The training workshop
The week-long RNA-Sequencing workshop initiated by Professor Cristin Print from Faculty of Medical and Health Sciences, with a team effort from William Schierding, Peter Tsai and Thierry Lints, was held on the 19th February this year. It aims to provide an intensive step-by-step training to help researchers to understand how sequencing data needs to be analysed. The workshop on the analysis of RNA-sequencing data will include hands-on analysis of a real dataset, taking participants through a complete analysis pipeline from raw sequencing data to output graphics and spreadsheets, it covers:
- Sequencing platforms and terminology
- Gene expression and transcriptomics
- Exploring public data sources
- Pathway analysis
Genomics Virtual Laboratory (GVL)2
With the significant inputs from Sean Matheny from Centre for eResearch, the workshop uses the GVL training platform running on Nectar3.

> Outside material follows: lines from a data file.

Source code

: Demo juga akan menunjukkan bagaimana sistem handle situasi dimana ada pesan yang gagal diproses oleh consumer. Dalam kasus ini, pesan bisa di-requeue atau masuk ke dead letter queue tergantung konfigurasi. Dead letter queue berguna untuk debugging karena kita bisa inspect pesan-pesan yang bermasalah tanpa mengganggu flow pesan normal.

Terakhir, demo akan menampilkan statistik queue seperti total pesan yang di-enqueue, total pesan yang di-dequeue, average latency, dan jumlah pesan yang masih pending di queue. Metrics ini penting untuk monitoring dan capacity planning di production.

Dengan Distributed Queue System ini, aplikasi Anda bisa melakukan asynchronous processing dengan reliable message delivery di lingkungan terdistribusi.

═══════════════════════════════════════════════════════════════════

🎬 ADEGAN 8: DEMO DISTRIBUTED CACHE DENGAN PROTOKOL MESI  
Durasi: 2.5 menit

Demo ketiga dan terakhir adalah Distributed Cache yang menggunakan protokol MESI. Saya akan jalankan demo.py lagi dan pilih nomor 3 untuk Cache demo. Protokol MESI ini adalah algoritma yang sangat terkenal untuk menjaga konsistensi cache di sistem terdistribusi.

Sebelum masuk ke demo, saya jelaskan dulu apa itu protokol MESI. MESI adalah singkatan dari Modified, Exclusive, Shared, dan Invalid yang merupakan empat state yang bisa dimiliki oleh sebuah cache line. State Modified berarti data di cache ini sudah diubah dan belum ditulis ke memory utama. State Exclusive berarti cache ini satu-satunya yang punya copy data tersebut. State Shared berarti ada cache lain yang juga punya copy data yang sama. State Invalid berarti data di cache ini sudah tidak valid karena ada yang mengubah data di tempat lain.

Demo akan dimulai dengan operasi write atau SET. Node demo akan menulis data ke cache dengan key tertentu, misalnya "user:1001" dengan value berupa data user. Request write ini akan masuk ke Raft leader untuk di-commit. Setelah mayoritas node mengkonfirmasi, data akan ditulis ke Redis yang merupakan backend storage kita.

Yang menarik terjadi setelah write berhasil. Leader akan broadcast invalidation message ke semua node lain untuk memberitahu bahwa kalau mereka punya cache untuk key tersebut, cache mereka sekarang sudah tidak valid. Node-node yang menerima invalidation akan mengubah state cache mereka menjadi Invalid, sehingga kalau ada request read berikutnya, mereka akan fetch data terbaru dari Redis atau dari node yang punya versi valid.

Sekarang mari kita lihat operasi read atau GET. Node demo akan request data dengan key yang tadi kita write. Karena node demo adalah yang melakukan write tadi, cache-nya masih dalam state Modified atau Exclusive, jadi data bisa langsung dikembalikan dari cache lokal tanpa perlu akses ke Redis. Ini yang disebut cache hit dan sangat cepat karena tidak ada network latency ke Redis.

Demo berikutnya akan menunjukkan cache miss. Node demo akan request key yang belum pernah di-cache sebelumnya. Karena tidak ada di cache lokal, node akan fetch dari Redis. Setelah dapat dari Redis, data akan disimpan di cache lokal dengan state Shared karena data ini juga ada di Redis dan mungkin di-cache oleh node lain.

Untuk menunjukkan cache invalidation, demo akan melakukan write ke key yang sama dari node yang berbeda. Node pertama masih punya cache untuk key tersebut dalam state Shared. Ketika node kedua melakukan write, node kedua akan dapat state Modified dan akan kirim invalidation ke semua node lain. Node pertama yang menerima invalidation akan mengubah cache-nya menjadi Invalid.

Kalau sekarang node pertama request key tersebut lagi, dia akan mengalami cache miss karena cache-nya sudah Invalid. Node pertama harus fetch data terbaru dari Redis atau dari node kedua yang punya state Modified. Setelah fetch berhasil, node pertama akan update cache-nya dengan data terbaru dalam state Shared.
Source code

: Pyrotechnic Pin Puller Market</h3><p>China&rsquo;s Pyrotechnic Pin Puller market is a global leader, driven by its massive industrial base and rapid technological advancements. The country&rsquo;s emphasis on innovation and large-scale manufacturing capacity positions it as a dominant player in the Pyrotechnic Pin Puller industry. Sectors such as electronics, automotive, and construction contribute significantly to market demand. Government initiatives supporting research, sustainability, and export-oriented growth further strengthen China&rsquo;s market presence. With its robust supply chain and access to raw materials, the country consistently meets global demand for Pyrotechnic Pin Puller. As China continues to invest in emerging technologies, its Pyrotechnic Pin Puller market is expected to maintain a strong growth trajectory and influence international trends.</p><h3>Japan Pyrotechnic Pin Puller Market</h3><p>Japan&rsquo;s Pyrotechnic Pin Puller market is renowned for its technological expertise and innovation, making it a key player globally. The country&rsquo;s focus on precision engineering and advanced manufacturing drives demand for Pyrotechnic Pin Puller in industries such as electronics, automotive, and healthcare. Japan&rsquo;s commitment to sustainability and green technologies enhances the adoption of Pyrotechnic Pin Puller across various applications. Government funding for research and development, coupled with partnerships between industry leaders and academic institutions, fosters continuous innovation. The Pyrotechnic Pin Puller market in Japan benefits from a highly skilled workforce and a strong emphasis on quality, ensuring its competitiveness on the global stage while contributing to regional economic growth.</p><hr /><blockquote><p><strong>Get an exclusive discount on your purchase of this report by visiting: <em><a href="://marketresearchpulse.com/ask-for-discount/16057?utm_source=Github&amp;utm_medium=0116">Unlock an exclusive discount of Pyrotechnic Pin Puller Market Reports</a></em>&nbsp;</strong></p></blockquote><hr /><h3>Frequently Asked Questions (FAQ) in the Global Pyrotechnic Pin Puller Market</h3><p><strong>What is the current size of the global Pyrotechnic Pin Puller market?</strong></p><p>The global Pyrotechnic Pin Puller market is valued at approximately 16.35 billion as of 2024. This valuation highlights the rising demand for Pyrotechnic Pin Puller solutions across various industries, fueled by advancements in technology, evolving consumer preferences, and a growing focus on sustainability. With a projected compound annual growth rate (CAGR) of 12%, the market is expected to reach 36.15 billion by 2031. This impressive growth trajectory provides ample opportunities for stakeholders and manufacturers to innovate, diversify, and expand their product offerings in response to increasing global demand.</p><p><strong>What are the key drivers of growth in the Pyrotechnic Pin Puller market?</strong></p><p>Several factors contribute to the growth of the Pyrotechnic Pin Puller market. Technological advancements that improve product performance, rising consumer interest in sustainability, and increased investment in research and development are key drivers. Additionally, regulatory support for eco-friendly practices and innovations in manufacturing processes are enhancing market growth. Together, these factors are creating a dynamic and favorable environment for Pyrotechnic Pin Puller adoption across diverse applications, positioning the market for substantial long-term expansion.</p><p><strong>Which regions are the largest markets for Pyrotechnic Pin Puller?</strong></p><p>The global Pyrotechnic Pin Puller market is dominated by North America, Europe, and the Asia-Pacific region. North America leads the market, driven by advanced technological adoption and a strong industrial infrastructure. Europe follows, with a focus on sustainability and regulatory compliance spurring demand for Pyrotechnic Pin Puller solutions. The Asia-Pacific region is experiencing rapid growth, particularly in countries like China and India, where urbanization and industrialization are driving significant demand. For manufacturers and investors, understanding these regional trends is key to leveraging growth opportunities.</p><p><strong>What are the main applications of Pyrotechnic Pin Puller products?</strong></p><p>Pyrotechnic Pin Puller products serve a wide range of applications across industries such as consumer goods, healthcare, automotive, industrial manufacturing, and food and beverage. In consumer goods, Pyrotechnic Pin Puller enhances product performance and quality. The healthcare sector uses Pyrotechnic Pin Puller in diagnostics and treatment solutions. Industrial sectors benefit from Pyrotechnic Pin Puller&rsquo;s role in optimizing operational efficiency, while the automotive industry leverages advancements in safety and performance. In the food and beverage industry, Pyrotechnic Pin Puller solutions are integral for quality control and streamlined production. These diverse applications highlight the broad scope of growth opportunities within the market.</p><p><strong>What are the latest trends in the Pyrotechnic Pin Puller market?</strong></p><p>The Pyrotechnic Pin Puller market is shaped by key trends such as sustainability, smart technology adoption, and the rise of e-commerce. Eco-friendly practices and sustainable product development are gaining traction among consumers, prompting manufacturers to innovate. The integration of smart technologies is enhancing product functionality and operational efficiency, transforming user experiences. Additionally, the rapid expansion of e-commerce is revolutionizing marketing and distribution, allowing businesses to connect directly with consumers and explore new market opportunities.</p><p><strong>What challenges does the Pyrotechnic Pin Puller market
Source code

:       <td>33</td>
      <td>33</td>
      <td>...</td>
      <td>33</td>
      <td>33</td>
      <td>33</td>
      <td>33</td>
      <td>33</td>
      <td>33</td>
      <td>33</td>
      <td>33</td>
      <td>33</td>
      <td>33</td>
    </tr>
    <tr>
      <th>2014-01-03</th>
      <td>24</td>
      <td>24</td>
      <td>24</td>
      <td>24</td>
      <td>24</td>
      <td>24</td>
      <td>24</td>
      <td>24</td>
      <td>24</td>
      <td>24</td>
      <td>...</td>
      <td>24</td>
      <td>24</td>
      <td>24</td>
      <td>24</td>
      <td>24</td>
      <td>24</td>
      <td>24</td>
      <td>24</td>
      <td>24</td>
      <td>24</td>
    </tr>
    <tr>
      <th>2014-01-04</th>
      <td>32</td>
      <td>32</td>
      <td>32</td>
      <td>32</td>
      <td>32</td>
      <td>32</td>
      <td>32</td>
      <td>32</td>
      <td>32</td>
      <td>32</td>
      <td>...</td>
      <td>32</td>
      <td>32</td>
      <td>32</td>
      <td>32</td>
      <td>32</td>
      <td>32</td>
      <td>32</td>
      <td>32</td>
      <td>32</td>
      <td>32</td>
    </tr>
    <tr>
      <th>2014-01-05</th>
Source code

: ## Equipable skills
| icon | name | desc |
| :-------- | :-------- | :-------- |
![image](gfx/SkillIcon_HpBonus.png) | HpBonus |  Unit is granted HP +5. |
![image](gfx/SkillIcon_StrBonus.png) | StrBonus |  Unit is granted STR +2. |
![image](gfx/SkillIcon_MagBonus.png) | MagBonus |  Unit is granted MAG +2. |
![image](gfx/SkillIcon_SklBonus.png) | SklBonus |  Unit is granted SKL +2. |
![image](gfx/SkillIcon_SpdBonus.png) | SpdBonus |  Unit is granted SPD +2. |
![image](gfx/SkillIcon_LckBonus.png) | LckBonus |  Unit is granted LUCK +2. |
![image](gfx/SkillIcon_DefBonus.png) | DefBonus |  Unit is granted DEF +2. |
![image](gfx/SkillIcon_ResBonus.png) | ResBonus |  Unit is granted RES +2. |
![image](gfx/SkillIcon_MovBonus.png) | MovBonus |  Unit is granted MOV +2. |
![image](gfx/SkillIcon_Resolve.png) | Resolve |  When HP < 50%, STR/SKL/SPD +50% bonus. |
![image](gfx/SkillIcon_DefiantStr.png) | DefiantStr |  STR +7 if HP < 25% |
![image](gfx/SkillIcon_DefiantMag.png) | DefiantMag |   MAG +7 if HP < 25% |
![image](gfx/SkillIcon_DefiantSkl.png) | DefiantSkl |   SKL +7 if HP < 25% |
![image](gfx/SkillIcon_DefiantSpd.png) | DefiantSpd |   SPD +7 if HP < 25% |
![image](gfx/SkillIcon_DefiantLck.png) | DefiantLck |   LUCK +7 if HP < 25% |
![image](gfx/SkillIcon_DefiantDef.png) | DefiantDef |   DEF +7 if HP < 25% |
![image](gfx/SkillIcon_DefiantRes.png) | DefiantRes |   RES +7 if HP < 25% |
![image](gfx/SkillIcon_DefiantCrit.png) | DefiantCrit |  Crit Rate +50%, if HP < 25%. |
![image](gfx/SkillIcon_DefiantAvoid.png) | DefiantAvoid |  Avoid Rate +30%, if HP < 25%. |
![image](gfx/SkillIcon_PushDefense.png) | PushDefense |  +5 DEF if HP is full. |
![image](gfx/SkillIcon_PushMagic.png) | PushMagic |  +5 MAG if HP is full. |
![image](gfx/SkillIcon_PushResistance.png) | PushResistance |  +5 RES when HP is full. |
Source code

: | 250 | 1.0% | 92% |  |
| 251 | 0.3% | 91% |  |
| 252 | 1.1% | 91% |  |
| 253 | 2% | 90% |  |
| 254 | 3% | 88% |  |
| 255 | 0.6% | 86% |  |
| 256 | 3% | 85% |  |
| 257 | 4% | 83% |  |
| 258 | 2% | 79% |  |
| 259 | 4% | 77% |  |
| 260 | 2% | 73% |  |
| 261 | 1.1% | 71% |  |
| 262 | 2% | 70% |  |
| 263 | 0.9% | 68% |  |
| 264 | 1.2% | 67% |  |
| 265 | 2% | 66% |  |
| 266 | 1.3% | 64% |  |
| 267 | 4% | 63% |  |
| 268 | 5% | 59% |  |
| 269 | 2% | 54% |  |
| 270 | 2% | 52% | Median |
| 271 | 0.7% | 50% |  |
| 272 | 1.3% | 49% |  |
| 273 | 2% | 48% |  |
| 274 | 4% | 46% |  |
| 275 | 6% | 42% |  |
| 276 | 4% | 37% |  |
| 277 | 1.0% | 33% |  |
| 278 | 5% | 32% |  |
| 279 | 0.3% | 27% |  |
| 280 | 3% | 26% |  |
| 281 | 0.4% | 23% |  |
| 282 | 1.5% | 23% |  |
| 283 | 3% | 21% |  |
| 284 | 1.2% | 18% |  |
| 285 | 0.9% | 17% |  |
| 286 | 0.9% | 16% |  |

GVL is a web portal provides a growing suite of genomics analysis tools, the biologists can start working immediately with no setup required. Date can be analysed easily on the Nectar research cloud. A workbench for reproducible results, a command line interface to support bioinformaticians, and tutorials to help biologists learn analysis techniques.
An example of multiple layers that can be built on Nectar (opensgtack) for research applications.
It is normally time consuming and sometimes difficult process to set up a bioinformatics analysis system. The pre-configured GVL eliminated the need to set up the system from scratch. The demand for the workshop amongst researchers has been overwhelming, and another week-long workshop has been planned for the end of November 2018 for those researchers who could not attend the first workshop. We hope the workshop will provide a good understanding of the tools and processes used, and enable researchers to analyse simple RNA-sequencing datasets themselves.